According to the National Alliance to End Homelessness, women are a growing segment of the veteran population. In addition, there is a higher proportion of female veterans with severe housing cost burden. Of the homeless population in the United States, one-fifth are veterans.

“A growing body of research indicates that female veterans have a higher risk of homelessness than their male counterparts.” Vital Mission: Ending Homelessness Among Veterans

The report suggests female veterans  are often at greater risk of homelessness as a result of higher incidence of sexual assault and victimization, which is linked to higher rates of PTSD.

They’re younger than homeless male veterans, have lower incomes, and are more likely to bring children. Their numbers have doubled in the past decade, and there are an estimated 6,500 homeless female veterans on any given night — about 5 percent of the total homeless veterans population.

Like male veterans, many homeless female veterans face substance abuse and mental health problems. Many also struggle with sexual trauma that occurred in their childhood, in the military, or elsewhere.

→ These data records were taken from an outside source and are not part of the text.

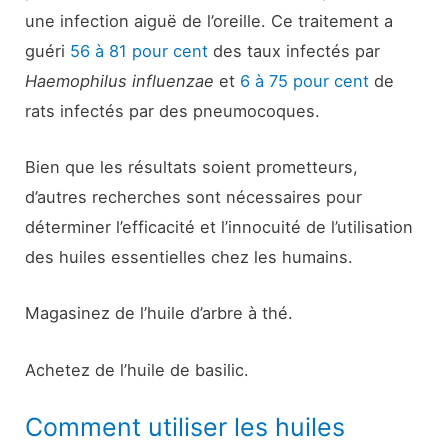
une infection aiguë de l’oreille. Ce traitement a
guéri
56 à 81 pour cent
des taux infectés par
Haemophilus influenzae
et
6 à 75 pour cent
de
rats infectés par des pneumocoques.
Bien que les résultats soient prometteurs,
d’autres recherches sont nécessaires pour
déterminer l’efficacité et l’innocuité de l’utilisation
des huiles essentielles chez les humains.
Magasinez de l’huile d’arbre à thé.
Achetez de l’huile de basilic.
Comment utiliser les huiles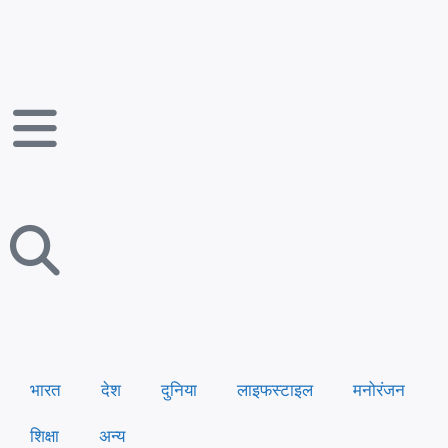
भारत
देश
दुनिया
लाइफस्टाइल
मनोरंजन
शिक्षा
अन्य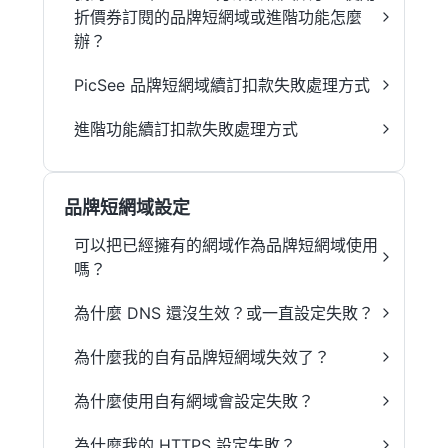
折價券訂閱的品牌短網域或進階功能怎麼
辦？
PicSee 品牌短網域續訂扣款失敗處理方式
進階功能續訂扣款失敗處理方式
品牌短網域設定
可以把已經擁有的網域作為品牌短網域使用
嗎？
為什麼 DNS 還沒生效？或一直設定失敗？
為什麼我的自有品牌短網域失效了？
為什麼使用自有網域會設定失敗？
為什麼我的 HTTPS 設定失敗？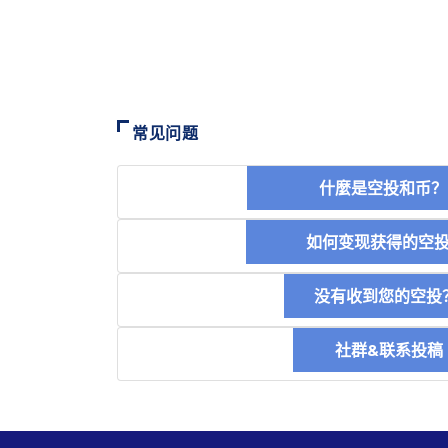
常见问题
什麼是空投和
如何变现获得的
没有收到您的空投
社群&联系投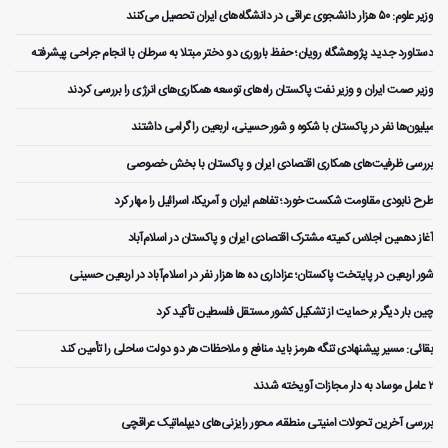
وزیر علوم: ۵۰ هزار دانشجوی عراقی در دانشگاه‌های ایران تحصیل می‌کنند
دستاورد جدید پژوهشگاه رویان؛ حفظ باروری دو دختر مبتلا به سرطان با انجام جراحی پیشرفته
وزیر صمت ایران و وزیر نفت پاکستان راه‌های توسعه همکاری‌های انرژی را بررسی کردند
میلیون‌ها نفر در پاکستان با شکوه و شور حسینی، اربعین را گرامی داشتند
بررسی ظرفیت‌های همکاری اقتصادی ایران و پاکستان با بخش خصوصی
طرح نابودی مقاومت شکست خورد؛ تفاهم ایران و آمریکا، اسرائیل را مهار کرد
آغاز دهمین اجلاس کمیته مشترک اقتصادی ایران و پاکستان در اسلام‌آباد
شور اربعین در پایتخت پاکستان؛ عزاداری ده ها هزار نفر در اسلام‌آباد در اربعین حسینی
چین بار دیگر بر حمایت از تشکیل کشور مستقل فلسطین تأکید کرد
بقائی: مسیر پیشنهادی تنگه هرمز باید منافع و ملاحظات هر دو دولت ساحلی را تأمین کند
۲ عامل موساد به دار مجازات آویخته شدند
بررسی آخرین تحولات امنیتی منطقه، محور رایزنی‌های دیپلماتیک عراقچی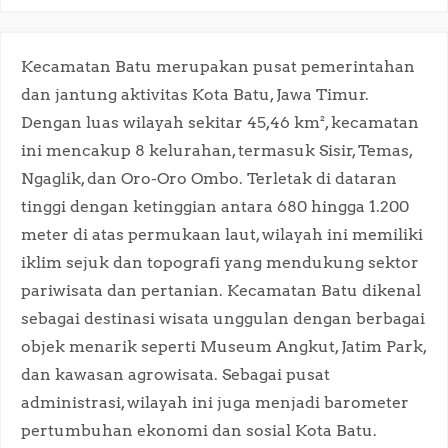
Kecamatan Batu merupakan pusat pemerintahan
dan jantung aktivitas Kota Batu, Jawa Timur.
Dengan luas wilayah sekitar 45,46 km², kecamatan
ini mencakup 8 kelurahan, termasuk Sisir, Temas,
Ngaglik, dan Oro-Oro Ombo. Terletak di dataran
tinggi dengan ketinggian antara 680 hingga 1.200
meter di atas permukaan laut, wilayah ini memiliki
iklim sejuk dan topografi yang mendukung sektor
pariwisata dan pertanian. Kecamatan Batu dikenal
sebagai destinasi wisata unggulan dengan berbagai
objek menarik seperti Museum Angkut, Jatim Park,
dan kawasan agrowisata. Sebagai pusat
administrasi, wilayah ini juga menjadi barometer
pertumbuhan ekonomi dan sosial Kota Batu.​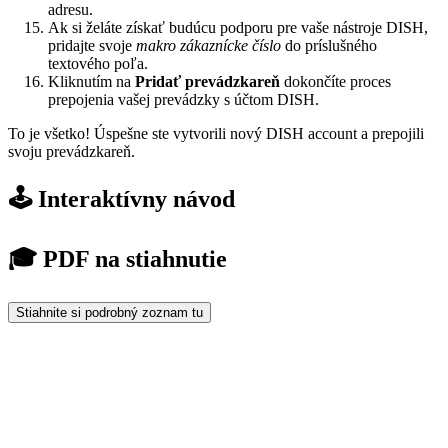
adresu.
Ak si želáte získať budúcu podporu pre vaše nástroje DISH,
pridajte svoje
makro zákaznícke číslo
do príslušného
textového poľa.
Kliknutím na
Pridať prevádzkareň
dokončíte proces
prepojenia vašej prevádzky s účtom DISH.
To je všetko! Úspešne ste vytvorili nový DISH account a prepojili
svoju prevádzkareň.
🕹️ Interaktívny návod
🎓 PDF na stiahnutie
Stiahnite si podrobný zoznam tu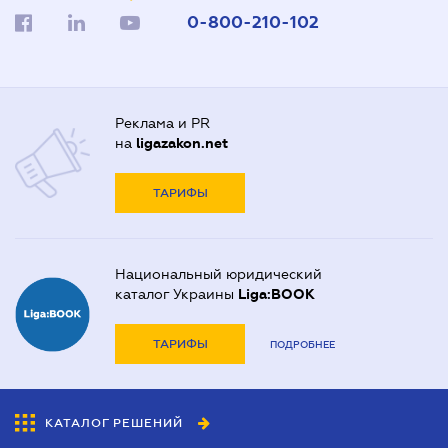
0-800-210-102
Реклама и PR
на
ligazakon.net
ТАРИФЫ
Национальный юридический
каталог Украины
Liga:BOOK
ТАРИФЫ
ПОДРОБНЕЕ
КАТАЛОГ РЕШЕНИЙ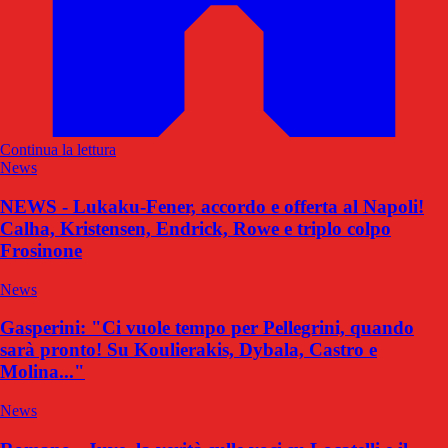
Continua la lettura
News
NEWS - Lukaku-Fener, accordo e offerta al Napoli!
Calha, Kristensen, Endrick, Rowe e triplo colpo
Frosinone
News
Gasperini: "Ci vuole tempo per Pellegrini, quando
sarà pronto! Su Koulierakis, Dybala, Castro e
Molina..."
News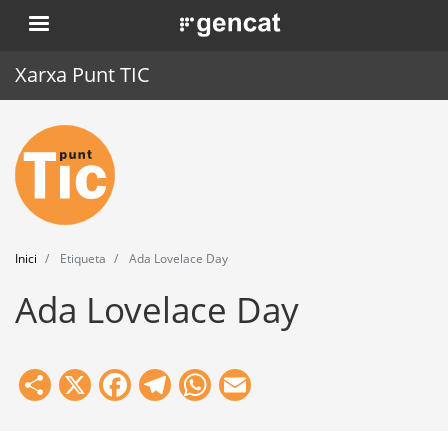
Vés
. Obre en una nova finestra.
al
contingut
Xarxa Punt TIC
Inici
Punt TIC
Actualitat
Inici
Etiqueta
Ada Lovelace Day
Agenda
Ada Lovelace Day
Formació
Eines
Share
X
Facebook
Telegram
WhatsApp
Email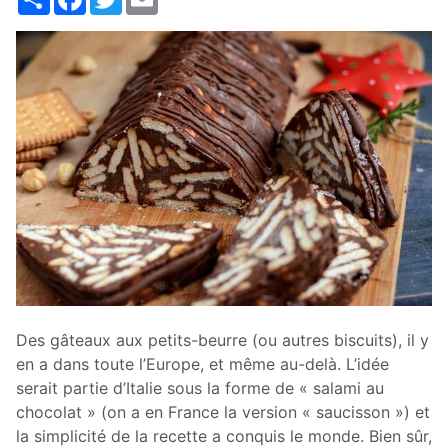
Des gâteaux aux petits-beurre (ou autres biscuits), il y
en a dans toute l’Europe, et même au-delà. L’idée
serait partie d’Italie sous la forme de « salami au
chocolat » (on a en France la version « saucisson ») et
la simplicité de la recette a conquis le monde. Bien sûr,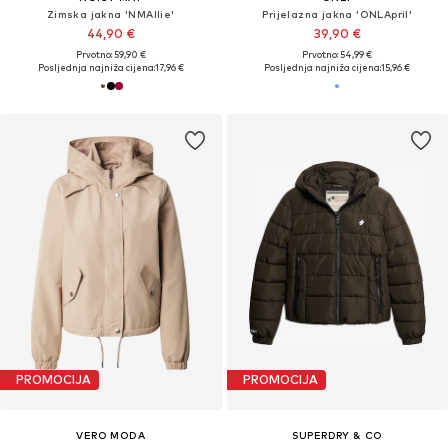
Zimska jakna 'NMAllie'
Prijelazna jakna 'ONLApril'
44,90 €
39,90 €
Prvotno: 59,90 €
Prvotno: 54,99 €
Posljednja najniža cijena:
17,96 €
Posljednja najniža cijena:
15,96 €
PROMOCIJA
PROMOCIJA
VERO MODA
SUPERDRY & CO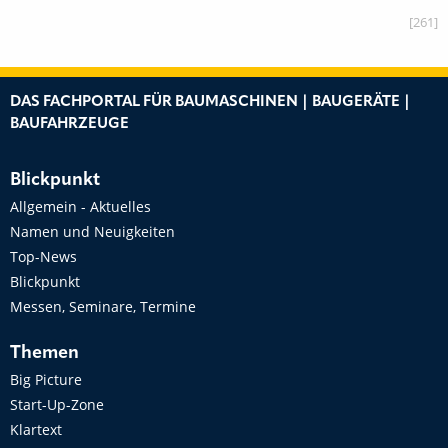
[261]
DAS FACHPORTAL FÜR BAUMASCHINEN | BAUGERÄTE |
BAUFAHRZEUGE
Blickpunkt
Allgemein - Aktuelles
Namen und Neuigkeiten
Top-News
Blickpunkt
Messen, Seminare, Termine
Themen
Big Picture
Start-Up-Zone
Klartext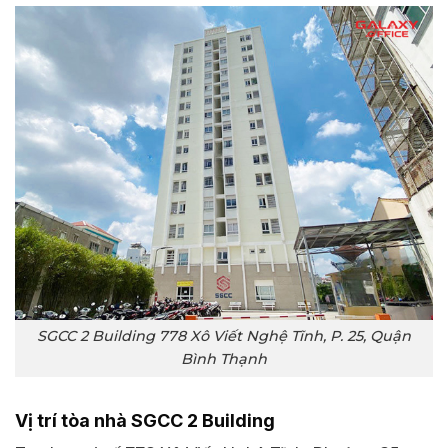
SGCC 2 Building 778 Xô Viết Nghệ Tĩnh, P. 25, Quận
Bình Thạnh
Vị trí tòa nhà SGCC 2 Building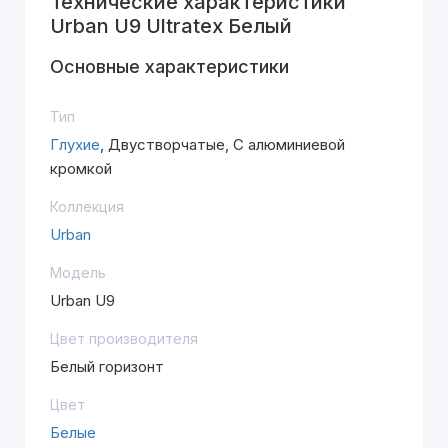
Технические характеристики
Urban U9 Ultratex Белый
Основные характеристики
Тип
Глухие
, Двустворчатые, С алюминиевой
кромкой
Коллекция
Urban
Модель
Urban U9
Цвет производителя
Белый горизонт
Цвет
Белые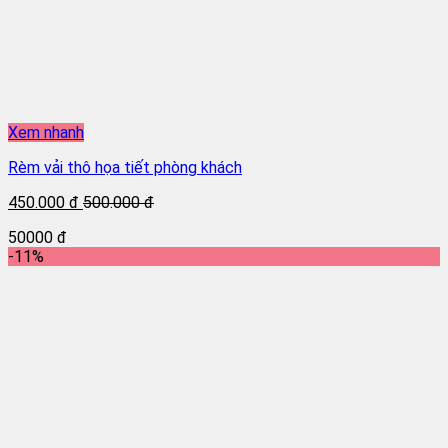
Xem nhanh
Rèm vải thô họa tiết phòng khách
450.000 đ
500.000 đ
50000 đ
-11%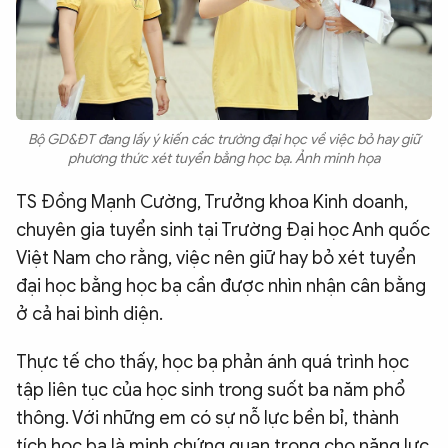
Bộ GD&ĐT đang lấy ý kiến các trường đại học về việc bỏ hay giữ
phương thức xét tuyển bằng học bạ. Ảnh minh họa
TS Đồng Mạnh Cường, Trưởng khoa Kinh doanh,
chuyên gia tuyển sinh tại Trường Đại học Anh quốc
Việt Nam cho rằng, việc nên giữ hay bỏ xét tuyển
đại học bằng học bạ cần được nhìn nhận cân bằng
ở cả hai bình diện.
Thực tế cho thấy, học bạ phản ánh quá trình học
tập liên tục của học sinh trong suốt ba năm phổ
thông. Với những em có sự nỗ lực bền bỉ, thành
tích học bạ là minh chứng quan trọng cho năng lực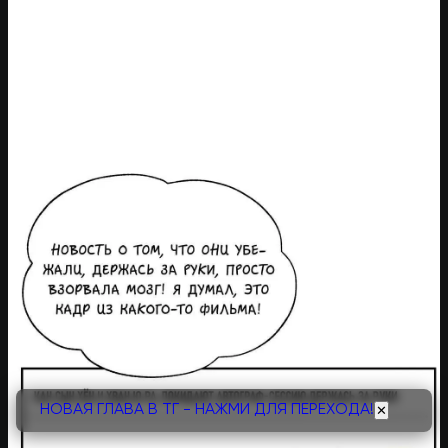
НОВАЯ ГЛАВА В ТГ - НАЖМИ ДЛЯ ПЕРЕХОДА!
✕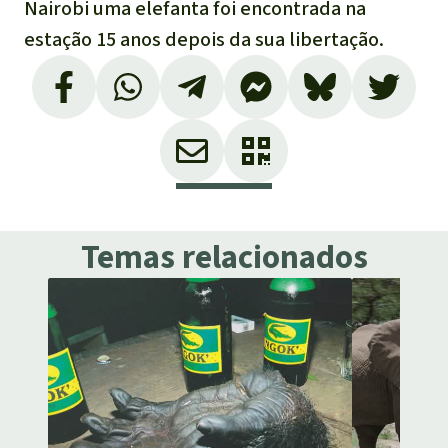
Nairobi uma elefanta foi encontrada na
estação 15 anos depois da sua libertação.
Temas relacionados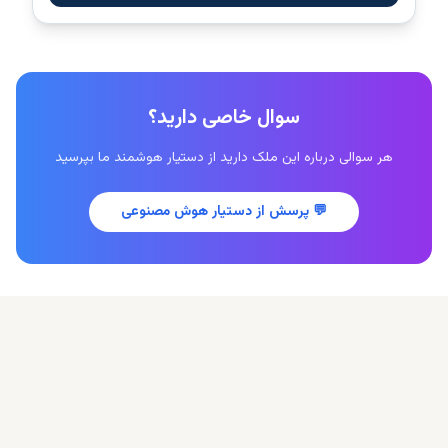
سوال خاصی دارید؟
هر سوالی درباره این ملک دارید از دستیار هوشمند ما بپرسید
💬
پرسش از دستیار هوش مصنوعی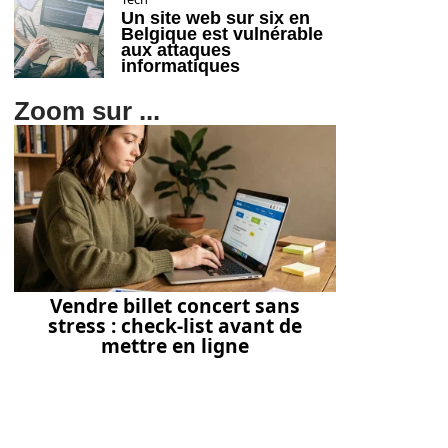
Un site web sur six en
Belgique est vulnérable
aux attaques
informatiques
Zoom sur ...
Vendre billet concert sans
stress : check-list avant de
mettre en ligne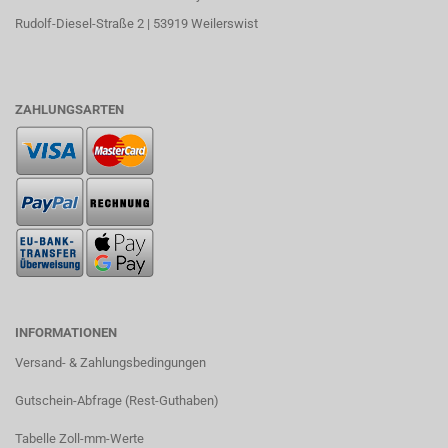
Rudolf-Diesel-Straße 2 | 53919 Weilerswist
ZAHLUNGSARTEN
INFORMATIONEN
Versand- & Zahlungsbedingungen​
Gutschein-Abfrage (Rest-Guthaben)
Tabelle Zoll-mm-Werte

Data from the Department of Veterans Affairs finds that approximately 131,000 veterans were homeless at a point in time in 2008. This is a rate of 58 homeless veterans for every 10,000 veterans, more than double the rate of homelessness among the general population.

And vets returning from Afghanistan and Iraq are not immune from the current economic state and high unemployment rates. The jobless rate for post-9/11 veterans is higher than the overall U.S. rate and has nearly doubled in the past year to 11.3 percent, according to the Bureau of Labor Statistics. About 1.5 million veterans — 6.3 percent — had incomes below the federal poverty line, according to a 2005 congressional analysis of census figures.

Last month Secretary of Veterans Affairs Eric K. Shinseki pledged to advocates to end homelessness among veterans within the next five years, and specifically mentioned the need to help women veterans. The plan includes preventive measures like discharge planning for incarcerated Veterans re-entering society, supportive services for low-income Veterans and their families and a national referral center to link Veterans to local service providers.

While much is being done to reduce homelessness among veterans, the U.S. military and the VA need to step up and take care of those who serve this nation. That so many in this country are homeless is bad enough. That veterans who put their lives in danger are homeless is beyond unacceptable.